In this study, we compared the mRNA expression of cFn in periodontitis, peri-implantitis and healthy gingival tissues. Real-time PCR results displayed that the transcription of cFn in the peri-implantitis group was higher than that in the healthy group. By contrast, the mRNA expression of cFn in the periodontitis group was lower than that in the healthy group. This result suggests that in periodontitis, the decrease in cFn is not only due to the rising elastase level, but also to the declining mRNA quantity, which may lead to a more decisive effect. Thus, the inflammation process may affect the gene expression of periodontal cells, and cFn may act as a marker that indicates the impairment condition or therapy effect in periodontitis.
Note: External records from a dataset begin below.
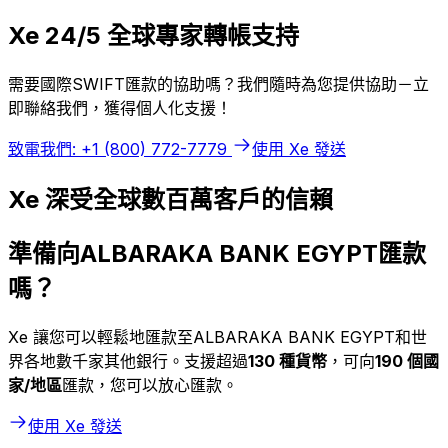
Xe 24/5 全球專家轉帳支持
需要國際SWIFT匯款的協助嗎？我們隨時為您提供協助－立
即聯絡我們，獲得個人化支援！
致電我們: +1 (800) 772-7779
使用 Xe 發送
Xe 深受全球數百萬客戶的信賴
準備向ALBARAKA BANK EGYPT匯款
嗎？
Xe 讓您可以輕鬆地匯款至ALBARAKA BANK EGYPT和世
界各地數千家其他銀行。支援超過
130 種貨幣
，可向
190 個國
家/地區
匯款，您可以放心匯款。
使用 Xe 發送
However, in cases with peri-implantitis, the gene transcription intensifies regardless of the inflammation situation. We speculate that Ti implants stimulate cFn gene transcription and that this incitement offsets the effect of inflammation on periodontal cells. The elevated transcriptional level of cFn may be attributed to ability of Ti to enhance the fibroblast attachment for implants in vivo. The level of cFn is slightly related to the process of inflammation in peri-implantitis. Thus, cFn quantity may not serve as an index in this disease.
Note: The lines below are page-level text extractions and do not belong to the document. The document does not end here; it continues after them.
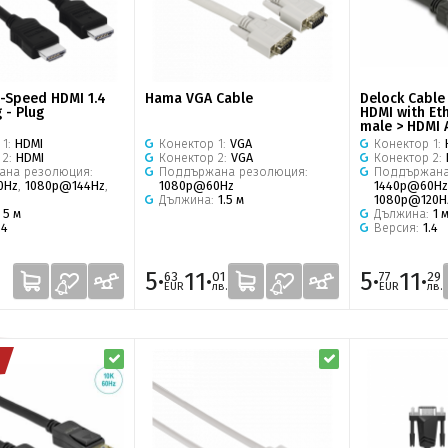
-Speed HDMI 1.4
Hama VGA Cable
Delock Cable
 - Plug
HDMI with Et
male > HDMI 
 1:
HDMI
Конектор 1:
VGA
Конектор 1:
 2:
HDMI
Конектор 2:
VGA
Конектор 2:
ана резолюция:
Поддържана резолюция:
Поддържана
0Hz
,
1080p@144Hz
,
1080p@60Hz
1440p@60Hz
Дължина:
1.5 м
1080p@120H
:
5 м
Дължина:
1 
.4
Версия:
1.4
5·
11·
5·
11·
63
01
77
29
EUR
лв.
EUR
лв.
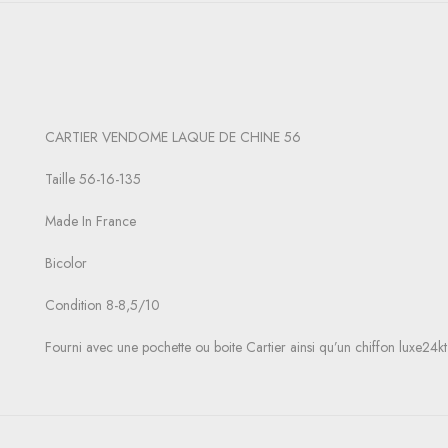
CARTIER VENDOME LAQUE DE CHINE 56
Taille 56-16-135
Made In France
Bicolor
Condition 8-8,5/10
Fourni avec une pochette ou boite Cartier ainsi qu’un chiffon luxe24kt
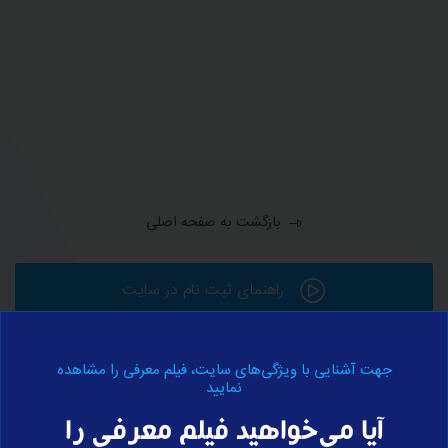
بازگشت به صفحه اصلی
راهنمای ثبت نام در سایت
جهت آشنایی با ویژگی‌های سایت، فیلم معرفی را مشاهده
ورود به حساب کاربری
نمایید
آیا می‌خواهید فیلم معرفی را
The real-time PCR technique utilized in this experiment was designed according to the reaction kinetics of PCR. With the fluorescent dye SYBR Green I, the standard curve of the cFn and GAPDH genes could be drawn according to the dilution degree and their Ct value. As for the standard curve, the concentration of the target gene could be calculated if the Ct value was obtained. Then, the content of the cFn gene was divided by that of the reference gene in the same sample. This way, the comparison for the expression level of all target genes would be on the same base, and the results would be credible and repeatable. The average relative expression quantities of mRNA in the results were acquired in this method.

CONCLUSIONS

The mRNA expression of cFn in the periodontitis group was lower than that in the healthy group. By contrast, the mRNA expression of cFn in the peri-implantitis group was higher than that in the healthy group. This change began during the transcriptional period. Although these two diseases are both inflammatory destructive processes in the periodontium, the pathomechanisms are somewhat diverse. cFn may be recognized as an indicator of periodontitis but not of peri-implantitis because Ti may affect the expression of cFn in the periodontium.

However, due to the small sample size and the different nature of the samples collected, bias may have been introduced. Further experiments are expected to support the conclusions above and to investigate the functions of other substance in these two diseases.